Problem description:
Give back every record word for word, but keep the pictures out.

Dataset entries:
-=-=-=-=-

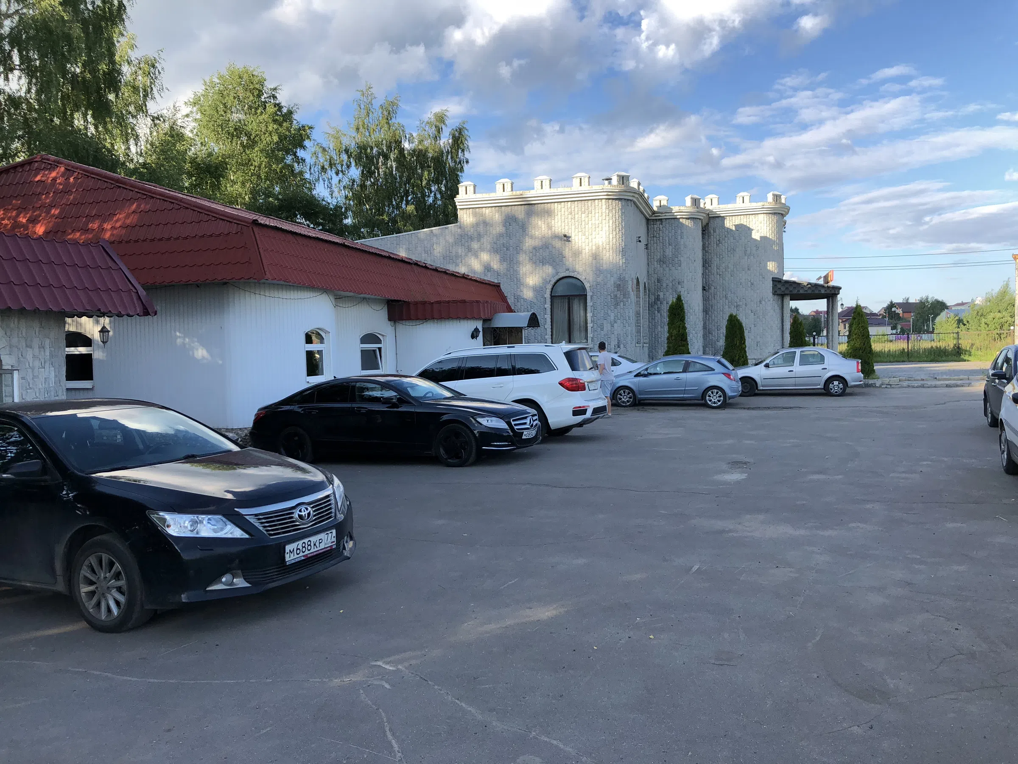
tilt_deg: -2.1
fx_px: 823
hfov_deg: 63.4
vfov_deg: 49.7
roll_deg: +3.0
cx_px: 509
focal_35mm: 28
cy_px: 382
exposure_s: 1/649
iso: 20
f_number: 1.8
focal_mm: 4
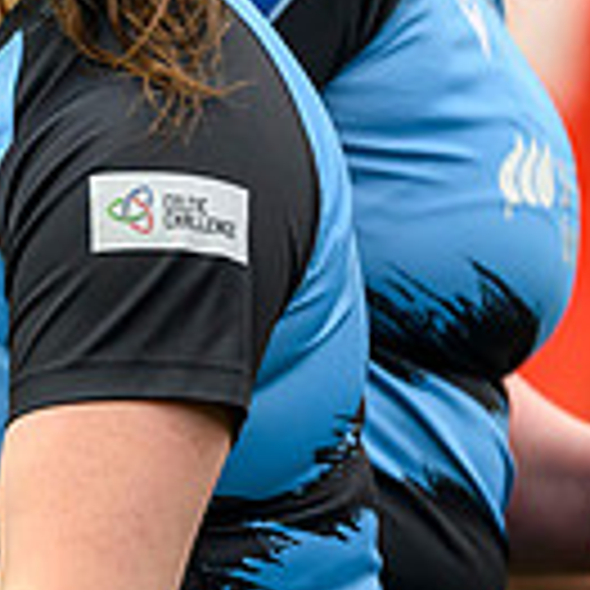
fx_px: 33823
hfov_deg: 1.0
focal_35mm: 1754
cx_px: -813
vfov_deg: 1.0
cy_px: 410
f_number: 3.2
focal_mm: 400
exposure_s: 1/1000
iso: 1000
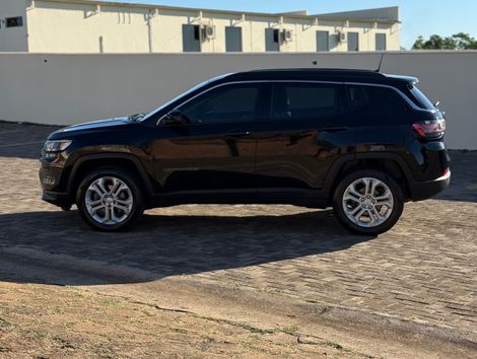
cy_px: 180
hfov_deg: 39.6
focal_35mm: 48
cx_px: 238
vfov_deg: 30.3
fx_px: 662
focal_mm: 6.76
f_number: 1.78
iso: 64
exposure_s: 1/3534
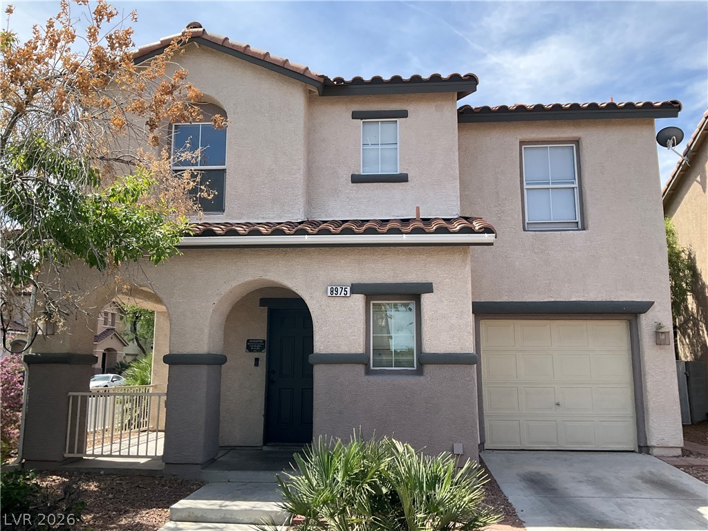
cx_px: 354
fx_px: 593
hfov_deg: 61.7
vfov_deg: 48.2
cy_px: 266
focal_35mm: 29
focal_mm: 3
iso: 25
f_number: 1.8
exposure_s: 1/978
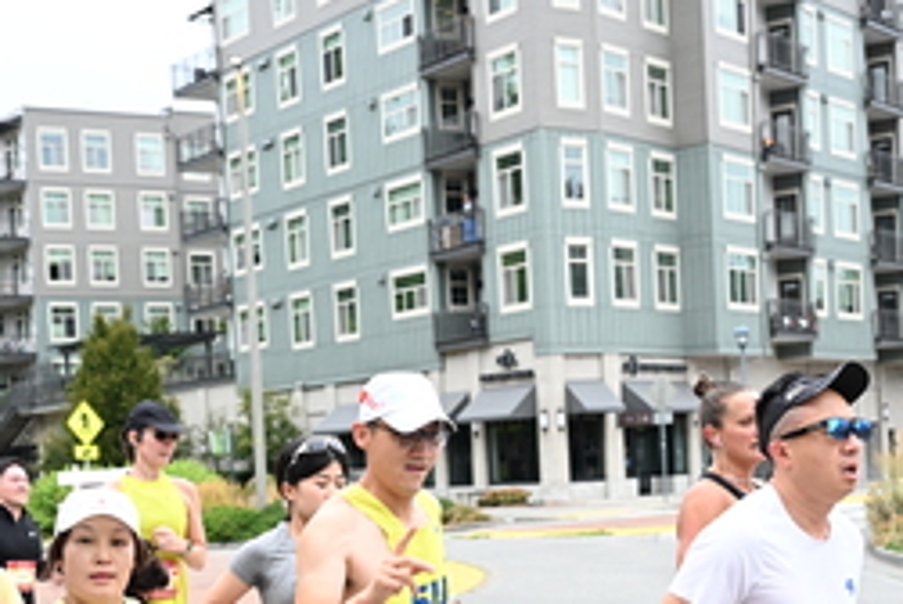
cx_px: 371
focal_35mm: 70
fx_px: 1758
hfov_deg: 28.8
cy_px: 548
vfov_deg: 19.2
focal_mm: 32
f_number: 4
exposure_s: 1/800
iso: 2000
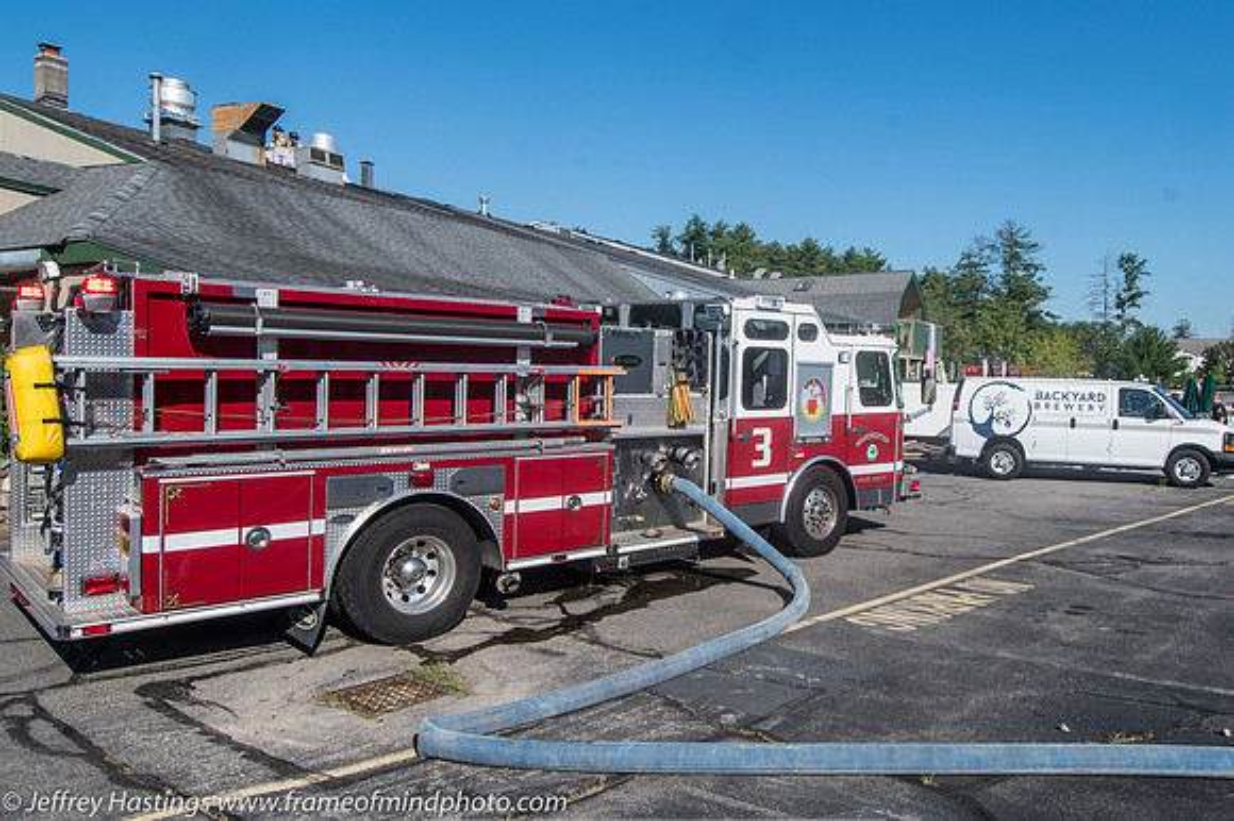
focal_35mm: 48
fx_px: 1644
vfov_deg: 28.1
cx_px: 731
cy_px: 388
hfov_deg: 41.0
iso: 250
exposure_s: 1/400
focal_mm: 24
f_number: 14
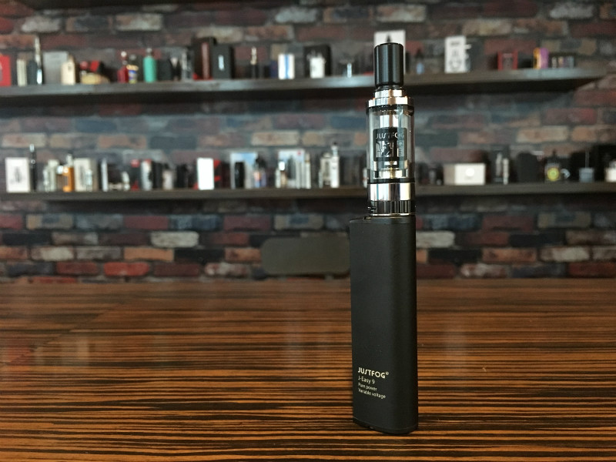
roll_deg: +0.1
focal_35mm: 29
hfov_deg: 61.7
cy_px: 231
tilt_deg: -4.8
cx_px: 308
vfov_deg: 48.2
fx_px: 516
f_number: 2.2
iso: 320
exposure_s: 1/17
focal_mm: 4.15
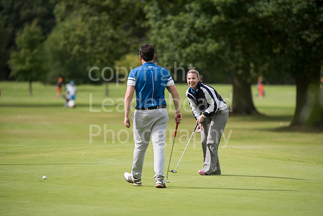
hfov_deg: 6.9
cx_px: 162
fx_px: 2692
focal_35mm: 300
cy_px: 108
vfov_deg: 4.6
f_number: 5.6
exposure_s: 1/2000
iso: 320
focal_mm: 300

-=-=-=-=-

Completed task:
tilt_deg: -2.1
fx_px: 823
hfov_deg: 63.4
vfov_deg: 49.7
roll_deg: +3.0
cx_px: 509
focal_35mm: 28
cy_px: 382
exposure_s: 1/649
iso: 20
f_number: 1.8
focal_mm: 4
fx_px: 33823
hfov_deg: 1.0
focal_35mm: 1754
cx_px: -813
vfov_deg: 1.0
cy_px: 410
f_number: 3.2
focal_mm: 400
exposure_s: 1/1000
iso: 1000
cy_px: 180
hfov_deg: 39.6
focal_35mm: 48
cx_px: 238
vfov_deg: 30.3
fx_px: 662
focal_mm: 6.76
f_number: 1.78
iso: 64
exposure_s: 1/3534
cx_px: 354
fx_px: 593
hfov_deg: 61.7
vfov_deg: 48.2
cy_px: 266
focal_35mm: 29
focal_mm: 3
iso: 25
f_number: 1.8
exposure_s: 1/978
cx_px: 371
focal_35mm: 70
fx_px: 1758
hfov_deg: 28.8
cy_px: 548
vfov_deg: 19.2
focal_mm: 32
f_number: 4
exposure_s: 1/800
iso: 2000
focal_35mm: 48
fx_px: 1644
vfov_deg: 28.1
cx_px: 731
cy_px: 388
hfov_deg: 41.0
iso: 250
exposure_s: 1/400
focal_mm: 24
f_number: 14
roll_deg: +0.1
focal_35mm: 29
hfov_deg: 61.7
cy_px: 231
tilt_deg: -4.8
cx_px: 308
vfov_deg: 48.2
fx_px: 516
f_number: 2.2
iso: 320
exposure_s: 1/17
focal_mm: 4.15
hfov_deg: 6.9
cx_px: 162
fx_px: 2692
focal_35mm: 300
cy_px: 108
vfov_deg: 4.6
f_number: 5.6
exposure_s: 1/2000
iso: 320
focal_mm: 300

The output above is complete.